Anti-bypass campaign leaflet 'inaccurate and one-sided'

A CAMPAIGN group which criticised plans for a bypass around Watlington has been accused of misleading residents.

A leaflet produced on behalf of Residents Against Watlington Ring Road was distributed to homes in the town two weeks ago.

It claimed that the proposed “edge street”, or bypass, running from the B4009 Pyrton crossroads in the north to Britwell Road in the south would generate more traffic and air pollution and destroy the green buffer between the town and Pyrton.

But at Watlington’s annual parish meeting last week, the claims were dubbed “one-sided, unbalanced and, in places, inaccurate” in a statement by the parish council.

It said: “We know that there are two sides to the picture — a re-routed B4009 will have both benefits and
disbenefits.

“We ask that you think carefully before you decide which to support and that you tell us your views in your response to the Watlington neighbourhood development plan consultation. The leaflet presents a very one-sided view — we ask that you take a much more rounded view of the issue.

“An alternative route around Watlington will reduce the curse of congestion in the centre of the town, making it a far more pleasant environment for residents and shoppers.

“Against this you have to balance the loss of valuable green space between Pyrton and Watlington and harm to the views of the area from Watlington Hill.”
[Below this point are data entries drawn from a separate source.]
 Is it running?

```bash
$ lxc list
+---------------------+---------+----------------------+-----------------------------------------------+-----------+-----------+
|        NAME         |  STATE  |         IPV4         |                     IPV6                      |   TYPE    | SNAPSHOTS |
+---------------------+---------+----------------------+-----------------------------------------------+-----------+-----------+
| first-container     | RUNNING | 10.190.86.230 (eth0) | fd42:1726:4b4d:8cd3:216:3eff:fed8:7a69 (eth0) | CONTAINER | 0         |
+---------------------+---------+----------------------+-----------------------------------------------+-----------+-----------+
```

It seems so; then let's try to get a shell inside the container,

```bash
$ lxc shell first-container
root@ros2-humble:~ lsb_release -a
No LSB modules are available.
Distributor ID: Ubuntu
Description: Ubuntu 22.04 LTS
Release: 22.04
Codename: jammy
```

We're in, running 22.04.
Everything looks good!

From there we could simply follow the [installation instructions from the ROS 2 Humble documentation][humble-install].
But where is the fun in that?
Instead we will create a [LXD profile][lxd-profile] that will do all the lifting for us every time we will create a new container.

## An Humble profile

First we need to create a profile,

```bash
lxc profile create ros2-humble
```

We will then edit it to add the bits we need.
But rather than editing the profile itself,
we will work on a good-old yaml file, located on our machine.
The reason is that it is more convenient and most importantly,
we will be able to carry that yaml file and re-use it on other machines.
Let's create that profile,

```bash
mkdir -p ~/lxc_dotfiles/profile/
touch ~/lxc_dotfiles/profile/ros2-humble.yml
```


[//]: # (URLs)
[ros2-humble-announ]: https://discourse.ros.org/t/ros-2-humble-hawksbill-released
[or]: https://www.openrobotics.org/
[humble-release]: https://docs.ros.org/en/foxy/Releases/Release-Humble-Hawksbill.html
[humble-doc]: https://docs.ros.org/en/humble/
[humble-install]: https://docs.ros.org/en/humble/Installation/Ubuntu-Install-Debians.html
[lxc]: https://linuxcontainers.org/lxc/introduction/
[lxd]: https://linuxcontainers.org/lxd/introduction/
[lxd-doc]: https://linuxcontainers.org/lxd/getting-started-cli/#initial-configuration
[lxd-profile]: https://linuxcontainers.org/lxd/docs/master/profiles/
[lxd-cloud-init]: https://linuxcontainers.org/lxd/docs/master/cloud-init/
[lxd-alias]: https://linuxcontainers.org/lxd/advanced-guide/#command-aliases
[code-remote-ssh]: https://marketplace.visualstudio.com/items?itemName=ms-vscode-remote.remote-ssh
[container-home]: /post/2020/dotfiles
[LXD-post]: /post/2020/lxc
The council said traffic would increase on the B4009 and B480 irrespective of the new route due to development. The Watlington neighourhood plan earmarks three sites for up to 260 homes to the north and west of the town.
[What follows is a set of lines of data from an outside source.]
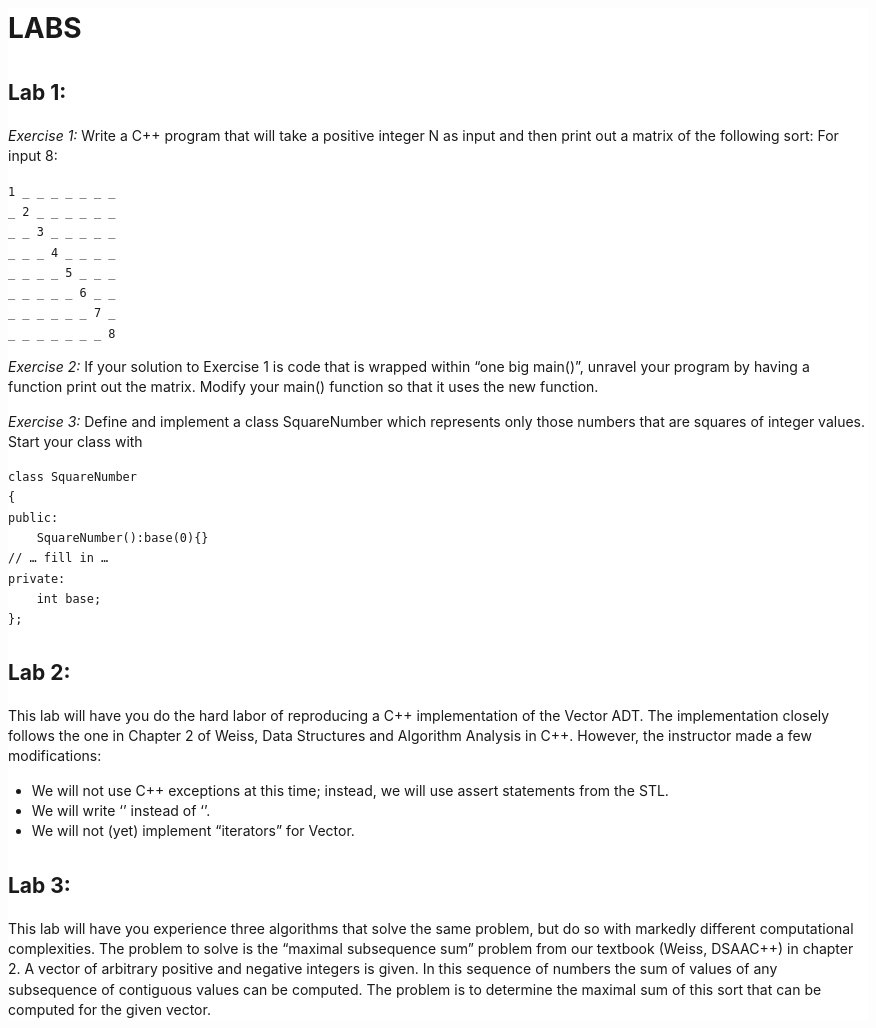
# LABS

## **Lab 1:**

*Exercise 1:* Write a C++ program that will take a positive integer N as input and then print out a matrix of the following sort:
For input 8:
```
1 _ _ _ _ _ _ _
_ 2 _ _ _ _ _ _
_ _ 3 _ _ _ _ _
_ _ _ 4 _ _ _ _
_ _ _ _ 5 _ _ _
_ _ _ _ _ 6 _ _
_ _ _ _ _ _ 7 _
_ _ _ _ _ _ _ 8
```

*Exercise 2:* If your solution to Exercise 1 is code that is wrapped within “one big main()”, unravel your program by having a function print out the matrix. Modify your main() function so that it uses the new function.

*Exercise 3:* Define and implement a class SquareNumber which represents only those numbers that are squares of integer values. Start your class with
```
class SquareNumber
{
public:
    SquareNumber():base(0){}
// … fill in …
private:
    int base;
};
```

## **Lab 2:**

This lab will have you do the hard labor of reproducing a C++ implementation of the Vector ADT. The implementation closely follows the one in Chapter 2 of Weiss, Data Structures and Algorithm Analysis in C++. However, the instructor made a few modifications:

- We will not use C++ exceptions at this time; instead, we will use assert statements from the <cassert> STL.
- We will write ‘<typename T>’ instead of ‘<typename Object>’.
- We will not (yet) implement “iterators” for Vector.

## **Lab 3:**

This lab will have you experience three algorithms that solve the same problem, but do so with markedly different computational complexities. The problem to solve is the “maximal subsequence sum” problem from our textbook (Weiss, DSAAC++) in chapter 2. A vector of arbitrary positive and negative integers is given. In this sequence of numbers the sum of values of any subsequence of contiguous values can be computed. The problem is to determine the maximal sum of this sort that can be computed for the given vector.
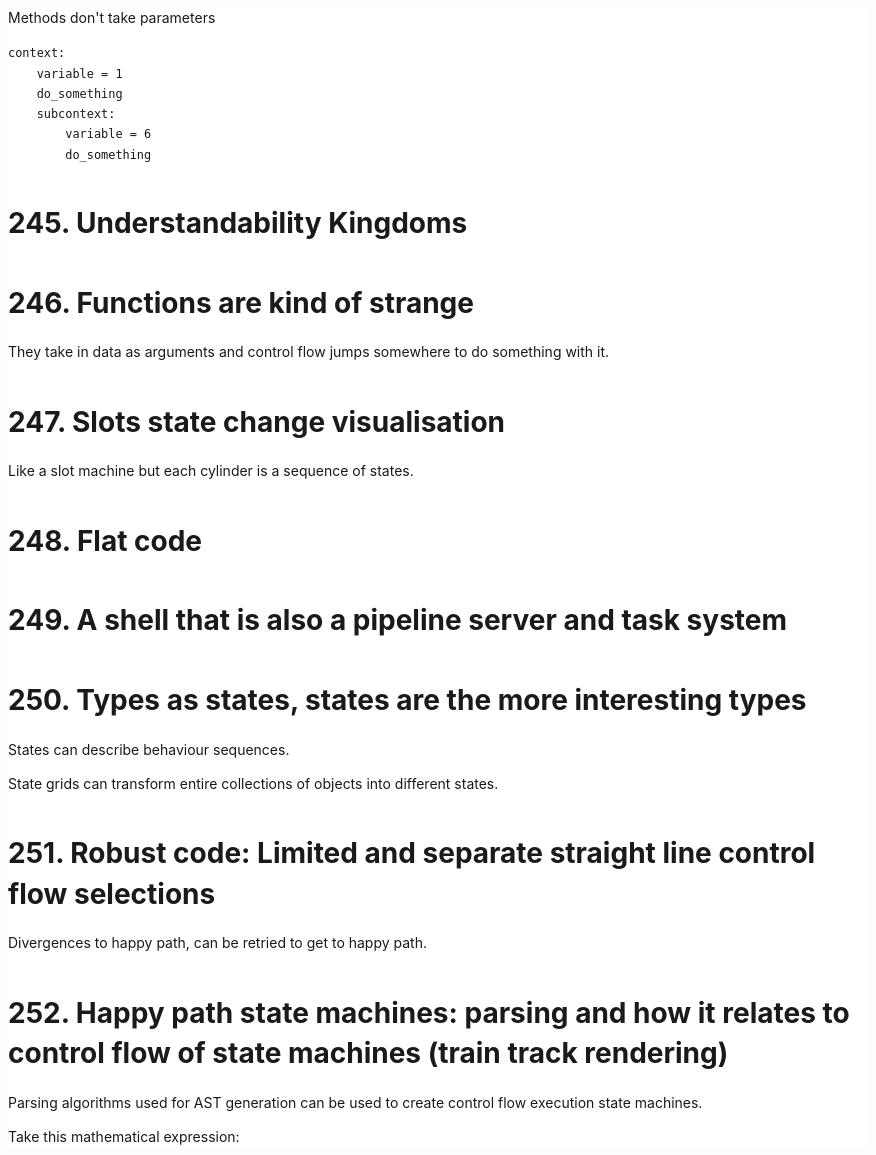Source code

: Methods don't take parameters

```
context:
	variable = 1
	do_something
	subcontext:
		variable = 6
		do_something
```

# 245. Understandability Kingdoms

# 246. Functions are kind of strange

They take in data as arguments and control flow jumps somewhere to do something with it.

# 247. Slots state change visualisation

Like a slot machine but each cylinder is a sequence of states.

# 248. Flat code

# 249. A shell that is also a pipeline server and task system

# 250. Types as states, states are the more interesting types

States can describe behaviour sequences.

State grids can transform entire collections of objects into different states.

# 251. Robust code: Limited and separate straight line control flow selections

Divergences to happy path, can be retried to get to happy path.

# 252. Happy path state machines: parsing and how it relates to control flow of state machines (train track rendering)

Parsing algorithms used for AST generation can be used to create control flow execution state machines.

Take this mathematical expression:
In return, developers would be expected to contribute towards the cost of the bypass. The council said: “The parish council takes the view that we should do what we can to protect the town and our neighbours from this increased traffic.”

The leaflet also claimed that 400 new homes would be needed in order to help fund the bypass.

But the council said it was “simplistic” to think that the number of houses to be built would directly relate to the cost of the road.

It said there was no requirement in South Oxfordshire District Council’s draft Local Plan for infrastucture such as the road to be funded entirely by levies on developers.

The leaflet was created and sent on behalf of the campaign group by Bournemouth-based planning consultants Terence O’Rourke, who are also helping prepare the Pyrton neighbourhood plan, which allocates three sites for 18 new homes.

It also claimed the road would:

l Impact on listed buildings, conservation areas and the Chilterns Area of Outstanding Natural Beauty.

l Increase the risk of flooding if it went through areas of high risk.

l Put a strain on medical services.

l Result in “potentially dangerous” intersections with the B4009 and traffic choke points through nearby Shirburn.

Last week, Gill Bindoff, facilitator of the Watlington neighbourhood plan forum co-ordination group, criticised the leaflet for not making it clear who was responsible for it.

She said: “Some of it is a bit inaccurate and some of it doesn’t have any factual foundation.

“I think they are saying the majority of people in Watlington would oppose the idea of a re-routed B4009. That isn’t the message we have got from all the drop-in sessions we have been holding. It’s one thing to promote your own view, which is fine, but to make claims which do not have any foundation in fact is not acceptable.”

John Curtis, chairman of Pyrton Parish Council, said that neither he nor his council had any knowledge of the leaflet.

Both Watlington and Pyrton’s neighbourhood plans are currently out to consultation.